CLL-487 First-Line Fixed-Duration Ibrutinib Plus Venetoclax (Ibr+Ven) vs Chlorambucil Plus Obinutuzumab (Clb+O): 55-Month Follow-Up From the GLOW Study

• Published in: Clinical lymphoma, myeloma and leukemia Vol. 24; pp. S356 - S357
• Main Authors: Moreno, Carol, Munir, Talha, Owen, Carolyn, Follows, George, Hernández-Rivas, José-Ángel, Benjamini, Ohad, Janssens, Ann, Levin, Mark-David, Robak, Tadeusz, Simkovic, Martin, Voloshin, Sergey, Vorobyev, Vladimir, Yagci, Munci, Ysebaert, Loic, Qi, Qianya, Smith, Emma, Srinivasan, Srimathi, Schuier, Natasha, Baeten, Kurt, Bennett Caces, Donne, Niemann, Carsten, Kater, Arnon
• Format: Journal Article
• Language: English
• Published: Elsevier Inc 01.09.2024
• Subjects: chronic lymphocytic leukemia; CLL; fixed-duration regimen; ibrutinib; minimal residual disease (MRD); trial-in-progress; venetoclax; ibrutinib; trial-in-progress; minimal residual disease (MRD); CLL; fixed-duration regimen; chronic lymphocytic leukemia; venetoclax
• ISSN: 2152-2650
• DOI: 10.1016/S2152-2650(24)01286-2

In the GLOW trial (NCT03462719), fixed-duration Ibr+Ven vs Clb+O provided longer progression-free survival (PFS), overall survival (OS), and better undetectable minimal residual disease (uMRD) responses in patients with previously untreated chronic lymphocytic leukemia (CLL). To report outcomes from the long-term follow-up of GLOW. Adults aged ≥65 or 18-64 years with a Cumulative Illness Rating Scale score >6 or creatinine clearance <70 mL/min without del(17p)/TP53 mutations. Patients were randomly assigned (1:1) to Ibr+Ven (3 cycles [28 days] of Ibr, 12 cycles of Ibr+Ven) or Clb+O (6 cycles). Investigator-assessed PFS, OS, and uMRD (<10-4 by by-generation sequencing).

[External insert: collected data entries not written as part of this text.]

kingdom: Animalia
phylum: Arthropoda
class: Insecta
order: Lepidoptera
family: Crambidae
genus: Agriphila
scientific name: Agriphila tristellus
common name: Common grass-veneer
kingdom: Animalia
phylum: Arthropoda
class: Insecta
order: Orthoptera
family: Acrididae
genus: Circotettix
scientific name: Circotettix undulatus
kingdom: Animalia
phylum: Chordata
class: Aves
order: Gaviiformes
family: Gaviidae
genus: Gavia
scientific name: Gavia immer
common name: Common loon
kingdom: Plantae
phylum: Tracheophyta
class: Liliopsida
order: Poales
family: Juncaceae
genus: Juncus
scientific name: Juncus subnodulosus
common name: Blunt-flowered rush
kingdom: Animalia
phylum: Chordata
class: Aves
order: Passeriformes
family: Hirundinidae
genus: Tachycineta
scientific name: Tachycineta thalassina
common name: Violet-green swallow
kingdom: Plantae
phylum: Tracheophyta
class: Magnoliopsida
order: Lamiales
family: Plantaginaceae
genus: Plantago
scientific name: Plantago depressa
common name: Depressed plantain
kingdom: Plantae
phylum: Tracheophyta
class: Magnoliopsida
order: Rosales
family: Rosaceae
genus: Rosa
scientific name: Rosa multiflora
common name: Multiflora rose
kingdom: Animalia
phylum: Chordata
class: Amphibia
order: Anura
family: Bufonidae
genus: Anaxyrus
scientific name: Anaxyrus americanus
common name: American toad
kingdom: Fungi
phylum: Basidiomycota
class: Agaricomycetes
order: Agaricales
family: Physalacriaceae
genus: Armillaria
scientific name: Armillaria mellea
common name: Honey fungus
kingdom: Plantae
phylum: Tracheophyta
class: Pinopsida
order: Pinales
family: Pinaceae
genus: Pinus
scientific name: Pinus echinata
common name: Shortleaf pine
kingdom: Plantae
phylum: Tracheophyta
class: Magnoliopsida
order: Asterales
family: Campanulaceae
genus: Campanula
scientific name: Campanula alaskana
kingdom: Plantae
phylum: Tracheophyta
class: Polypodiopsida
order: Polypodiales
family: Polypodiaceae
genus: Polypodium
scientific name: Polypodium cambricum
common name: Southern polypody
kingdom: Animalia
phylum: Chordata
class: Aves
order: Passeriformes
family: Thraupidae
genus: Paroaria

With a median follow-up of 55 months, PFS was longer with Ibr+Ven (n=106) vs Clb+O (n=105) (hazard ratio [HR]=0.239, 95%CI, 0.159-0.359; P<0.0001); 54-month PFS rates were 65.8% and 19.1%, respectively. In patients treated with Ibr+Ven with unmutated IGHV (uIGHV; n=67) or mutated IGHV (mIGHV; n=32), 54-month PFS rates were 58% and 90%, respectively. PFS rates at 3 years post-treatment were 82% and 73%, respectively in patients with (n=58) or without (n=31) uMRD at 3 months after end of treatment (EOT+3). Among patients with uIGHV, PFS rates at 3 years post-treatment were 81% and 56%, respectively for patients with (n=40) or without (n=16) uMRD at EOT+3. In patients with mIGHV, PFS rates at 3 years post-treatment were ≥92% regardless of MRD status at EOT+3. At EOT+38, 32.1% of all Ibr+Ven–treated patients and 53.4% of patients with uMRD at EOT+3 achieved uMRD. The risk of needing second-line therapy was lower with first-line Ibr+Ven vs Clb+O (HR=0.174; 95%CI, 0.088-0.342; P<0.0001) among patients with uIGHV (HR=0.146; 95%CI, 0.069-0.310) or mIGHV (HR=0.708; 95%CI, 0.118-4.256). OS was better in the Ibr+Ven arm vs the Clb+O arm (HR=0.421; 95%CI, 0.237-0.747; P=0.0023); 54-month OS rates were 84.5% and 63.1%, respectively. Fixed-duration Ibr+Ven continued to show superior PFS and OS vs Clb+O. With Ibr+Ven, the PFS benefit was pronounced in patients with uIGHV with uMRD at EOT+3 and in patients with mIGHV regardless of MRD status at EOT+3. Janssen Scientific Affairs, LLC, a Johnson & Johnson company.